Activity
Reproduce the driving lessons thread between "# Driving Lessons" and "I'm 15 again.", inclusive, substituting "license" for each occurrence of "licence".

Document excerpt
################
# Driving Lessons in UK



## chiefteaofficer (May 27, 2014)

Hey all,

Getting ready to get my provisional finally as I had to wait for 6 months of residency to be able to get it. I've found a good local school I'd like to use for lessons but I just wanted to ask other Americans here how many lessons it took them to pass their test? I have had a US licence for ~13 years and have had 6 months of driving experience in the UK in 2011-12 (all in London) so feel pretty confident with some of the difficult/stressful areas. I suppose it's the not knowing what's on the test that makes me feel nervous, and having to take a driving test again as an adult - makes me feel like I'm 15 again. 

If you could reply with how long you had a US licence for, if you had any UK driving experience (outside lessons), and how many lessons it took for you to pass, that would be most helpful for planning purposes. I am hoping for financial reasons (as well as time) that I won't need more than 4 one-hour lessons. Is that unreasonable?

Thanks everyone!


----------



## ashkevron (May 1, 2012)
################
Data provided
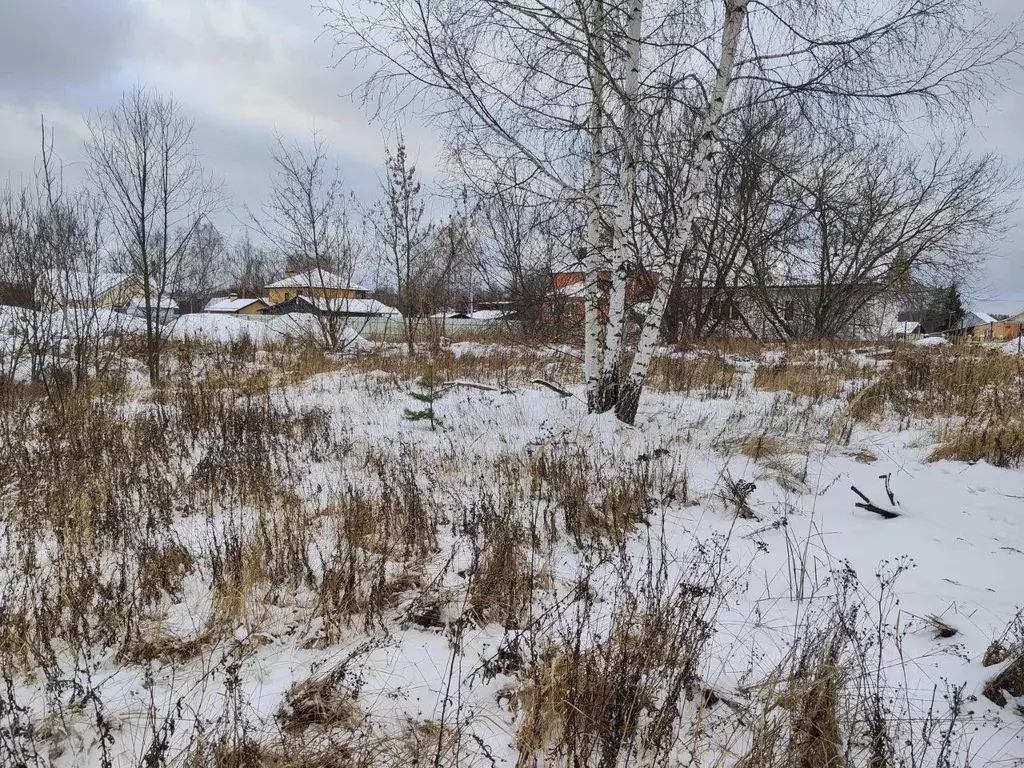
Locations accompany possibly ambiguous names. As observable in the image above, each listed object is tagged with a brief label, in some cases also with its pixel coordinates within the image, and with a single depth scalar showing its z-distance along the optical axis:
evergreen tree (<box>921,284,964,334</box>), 23.72
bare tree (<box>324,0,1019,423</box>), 4.80
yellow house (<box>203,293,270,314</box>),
################
Task output
# Driving Lessons in UK



## chiefteaofficer (May 27, 2014)

Hey all,

Getting ready to get my provisional finally as I had to wait for 6 months of residency to be able to get it. I've found a good local school I'd like to use for lessons but I just wanted to ask other Americans here how many lessons it took them to pass their test? I have had a US license for ~13 years and have had 6 months of driving experience in the UK in 2011-12 (all in London) so feel pretty confident with some of the difficult/stressful areas. I suppose it's the not knowing what's on the test that makes me feel nervous, and having to take a driving test again as an adult - makes me feel like I'm 15 again.